ACTION ITEM → Except for the images, repeat the entries below word for word.

GIVEN RECORDS →
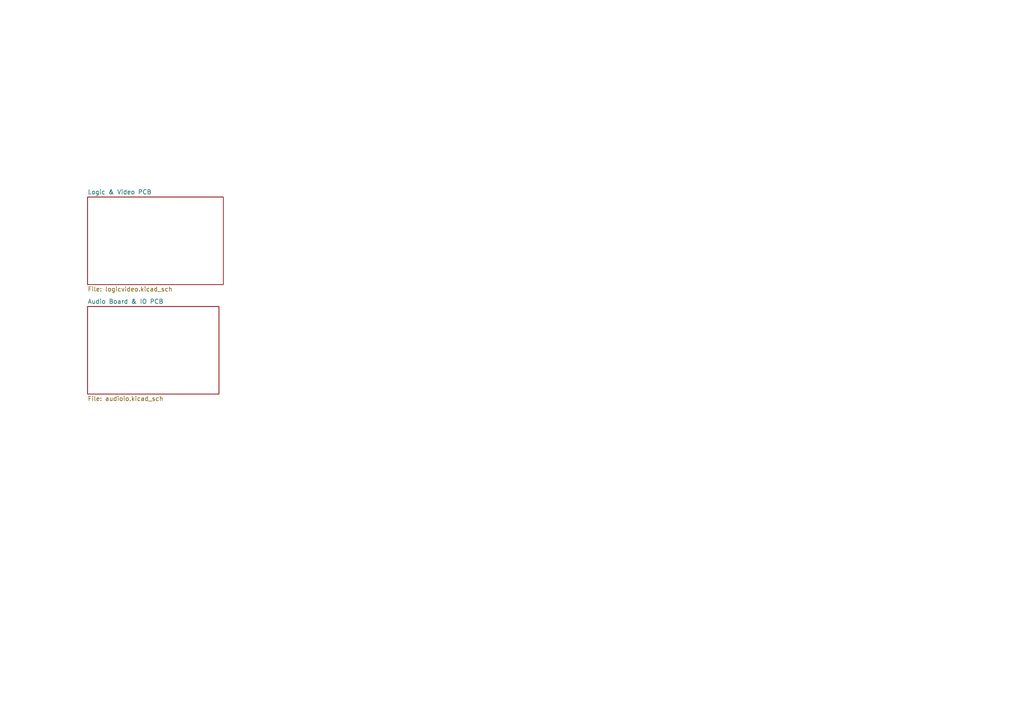
<source format=kicad_sch>
(kicad_sch
	(version 20231120)
	(generator "eeschema")
	(generator_version "8.0")
	(uuid "ee9ca5df-edb9-4677-bdcd-afd3abb310eb")
	(paper "A4")
	(title_block
		(title "Exidy 440")
		(company "Exidy")
		(comment 1 "Anton Gale")
	)
	(lib_symbols)
	(sheet
		(at 25.4 88.9)
		(size 38.1 25.4)
		(fields_autoplaced yes)
		(stroke
			(width 0.1524)
			(type solid)
		)
		(fill
			(color 0 0 0 0.0000)
		)
		(uuid "3fd7af43-9851-4214-bd3c-e0b77c4a0423")
		(property "Sheetname" "Audio Board & IO PCB"
			(at 25.4 88.1884 0)
			(effects
				(font
					(size 1.27 1.27)
				)
				(justify left bottom)
			)
		)
		(property "Sheetfile" "audioio.kicad_sch"
			(at 25.4 114.8846 0)
			(effects
				(font
					(size 1.27 1.27)
				)
				(justify left top)
			)
		)
		(instances
			(project "exidy440pcb"
				(path "/ee9ca5df-edb9-4677-bdcd-afd3abb310eb"
					(page "AIDX")
				)
			)
		)
	)
	(sheet
		(at 25.4 57.15)
		(size 39.37 25.4)
		(fields_autoplaced yes)
		(stroke
			(width 0.1524)
			(type solid)
		)
		(fill
			(color 0 0 0 0.0000)
		)
		(uuid "474351ca-508f-48f5-8378-01887b7dd36b")
		(property "Sheetname" "Logic & Video PCB"
			(at 25.4 56.4384 0)
			(effects
				(font
					(size 1.27 1.27)
				)
				(justify left bottom)
			)
		)
		(property "Sheetfile" "logicvideo.kicad_sch"
			(at 25.4 83.1346 0)
			(effects
				(font
					(size 1.27 1.27)
				)
				(justify left top)
			)
		)
		(instances
			(project "exidy440pcb"
				(path "/ee9ca5df-edb9-4677-bdcd-afd3abb310eb"
					(page "LIDX")
				)
			)
		)
	)
	(sheet_instances
		(path "/"
			(page "440IDX")
		)
	)
)

</source>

RESPONSE FOR THIS EXERCISE →
<source format=kicad_sch>
(kicad_sch
	(version 20231120)
	(generator "eeschema")
	(generator_version "8.0")
	(uuid "ee9ca5df-edb9-4677-bdcd-afd3abb310eb")
	(paper "A4")
	(title_block
		(title "Exidy 440")
		(company "Exidy")
		(comment 1 "Anton Gale")
	)
	(lib_symbols)
	(sheet
		(at 25.4 88.9)
		(size 38.1 25.4)
		(fields_autoplaced yes)
		(stroke
			(width 0.1524)
			(type solid)
		)
		(fill
			(color 0 0 0 0.0000)
		)
		(uuid "3fd7af43-9851-4214-bd3c-e0b77c4a0423")
		(property "Sheetname" "Audio Board & IO PCB"
			(at 25.4 88.1884 0)
			(effects
				(font
					(size 1.27 1.27)
				)
				(justify left bottom)
			)
		)
		(property "Sheetfile" "audioio.kicad_sch"
			(at 25.4 114.8846 0)
			(effects
				(font
					(size 1.27 1.27)
				)
				(justify left top)
			)
		)
		(instances
			(project "exidy440pcb"
				(path "/ee9ca5df-edb9-4677-bdcd-afd3abb310eb"
					(page "AIDX")
				)
			)
		)
	)
	(sheet
		(at 25.4 57.15)
		(size 39.37 25.4)
		(fields_autoplaced yes)
		(stroke
			(width 0.1524)
			(type solid)
		)
		(fill
			(color 0 0 0 0.0000)
		)
		(uuid "474351ca-508f-48f5-8378-01887b7dd36b")
		(property "Sheetname" "Logic & Video PCB"
			(at 25.4 56.4384 0)
			(effects
				(font
					(size 1.27 1.27)
				)
				(justify left bottom)
			)
		)
		(property "Sheetfile" "logicvideo.kicad_sch"
			(at 25.4 83.1346 0)
			(effects
				(font
					(size 1.27 1.27)
				)
				(justify left top)
			)
		)
		(instances
			(project "exidy440pcb"
				(path "/ee9ca5df-edb9-4677-bdcd-afd3abb310eb"
					(page "LIDX")
				)
			)
		)
	)
	(sheet_instances
		(path "/"
			(page "440IDX")
		)
	)
)

</source>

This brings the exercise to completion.